== Apply what you read ==
• A. In the article on digital fabric printing, list each kind of design to which Mantero Seta added variety by adopting digital printing.
• B. Rewrite the paragraph of the article on digital fabric printing that begins "It originally served as a warehouse" as a short bulleted list, keeping its main facts.
• C. Carry on the article on digital fabric printing from its final sentence, adding a few sentences in the same style.

━━━━━ Passage shown

By Olivia Cahoon
Part 1 of 2
Manufacturers and designers use digital printing technology to expand services and improve textile quality. One press that opened a new era in fabric printing is the Epson Monna Lisa series—a digital printing solution that allows the textile market to shift from the pioneering phase of sampling to reliable mass production.
Launched in 2003, the Monna Lisa series now welcomes a new generation—the Monna Lisa Evo Tre—featuring the latest evolution of Epson PrecisionCore printheads. The series includes a range of models characterized by print quality, versatility, and reliability. Several manufacturers benefit from this technology.
Established in the early 1900s, Mantero Seta is a print house and designer. Since its start the company was considered a byword for unquestioned quality in the high-end silk market for clothing and accessories.
It originally served as a warehouse for high-quality textiles until transitioning into a trading company and later developing into an industrial enterprise engaged in printing, dyeing, and weaving silk. Mantero Seta’s quality and prestige in fabric earned the company a reputation in main international fashion houses.
In the 1990s, Mantero Seta looked to meet the stylistic demands of the decade. As a result, it incorporated digital printing systems to its traditional methods of decoration such as screen and roller printing. The print house did so to add variety to its designs, including large sizes, a wide selection of colors, neckwear micro designs, and accessories where small details drive the printing process.

━━━━━━━━━━
━━━━━ Supplied records

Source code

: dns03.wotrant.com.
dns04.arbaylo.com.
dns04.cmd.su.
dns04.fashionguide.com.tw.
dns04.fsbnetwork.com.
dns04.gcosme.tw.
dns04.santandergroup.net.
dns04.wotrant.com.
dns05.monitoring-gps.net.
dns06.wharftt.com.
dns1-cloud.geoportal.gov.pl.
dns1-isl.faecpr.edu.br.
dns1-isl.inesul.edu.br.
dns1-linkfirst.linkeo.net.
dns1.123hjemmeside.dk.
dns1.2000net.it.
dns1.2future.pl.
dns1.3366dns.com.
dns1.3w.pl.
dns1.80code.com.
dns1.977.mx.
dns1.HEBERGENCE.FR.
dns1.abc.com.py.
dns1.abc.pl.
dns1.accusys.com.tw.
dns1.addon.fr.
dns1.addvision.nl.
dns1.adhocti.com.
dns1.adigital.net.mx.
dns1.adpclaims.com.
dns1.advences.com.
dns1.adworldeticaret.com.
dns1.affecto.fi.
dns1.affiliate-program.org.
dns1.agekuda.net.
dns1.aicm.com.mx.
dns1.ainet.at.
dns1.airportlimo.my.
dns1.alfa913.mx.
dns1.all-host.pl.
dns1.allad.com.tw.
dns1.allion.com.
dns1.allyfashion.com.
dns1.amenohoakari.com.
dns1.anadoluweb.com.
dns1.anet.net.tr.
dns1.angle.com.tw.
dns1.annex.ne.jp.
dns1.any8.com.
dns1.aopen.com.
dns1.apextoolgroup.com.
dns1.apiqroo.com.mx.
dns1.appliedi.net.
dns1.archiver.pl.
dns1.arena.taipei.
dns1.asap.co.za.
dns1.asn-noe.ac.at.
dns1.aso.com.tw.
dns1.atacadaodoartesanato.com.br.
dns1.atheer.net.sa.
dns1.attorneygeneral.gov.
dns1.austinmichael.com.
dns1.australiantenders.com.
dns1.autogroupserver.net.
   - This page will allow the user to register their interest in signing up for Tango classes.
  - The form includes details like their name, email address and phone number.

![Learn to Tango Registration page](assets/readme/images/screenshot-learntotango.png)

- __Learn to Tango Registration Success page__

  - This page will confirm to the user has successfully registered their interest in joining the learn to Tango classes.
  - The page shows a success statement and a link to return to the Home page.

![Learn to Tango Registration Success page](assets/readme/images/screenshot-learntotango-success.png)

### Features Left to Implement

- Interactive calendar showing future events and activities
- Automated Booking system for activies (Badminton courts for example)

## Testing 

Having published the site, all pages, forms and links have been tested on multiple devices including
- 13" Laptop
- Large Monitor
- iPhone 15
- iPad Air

━━━━━━━━━━

== Results of the tasks ==
• A.
- Large sizes
- A wide selection of colors
- Neckwear micro designs
- Accessories where small details drive the printing process

• B.
- Mantero Seta began as a warehouse for high-quality textiles.
- It then became a trading company.
- It later grew into an industrial enterprise that printed, dyed, and wove silk.
- Its quality and prestige in fabric earned it a reputation among the main international fashion houses.

• C.
In the accessories market, detail in the back of a garment is just as important as the front. Consequently, color penetration in fabrics is increasingly important, especially to prevent designs from becoming blurry. After extensive research in digital printing technology, Mantero Seta selected Epson’s Monna Lisa printer for its high quality and versatility, which allows the press to reproduce stylistic variants with reliability.
“For us, digital printing stands for Monna Lisa. As far as we are concerned, the winning features of Monna Lisa have always been the quality and reproducibility of a print, in addition to its reliability and ability to cope with large production volumes,” explains Franco Mantero, CEO, Mantero Seta.
With the Monna Lisa, the print house combines tradition and innovation—maintaining the high quality for which the brand is internationally renowned. “For us, the winning features of Monna Lisa have always been the quality and reproducibility of a print, in addition to its reliability and ability to cope with large production volumes,” adds Mantero.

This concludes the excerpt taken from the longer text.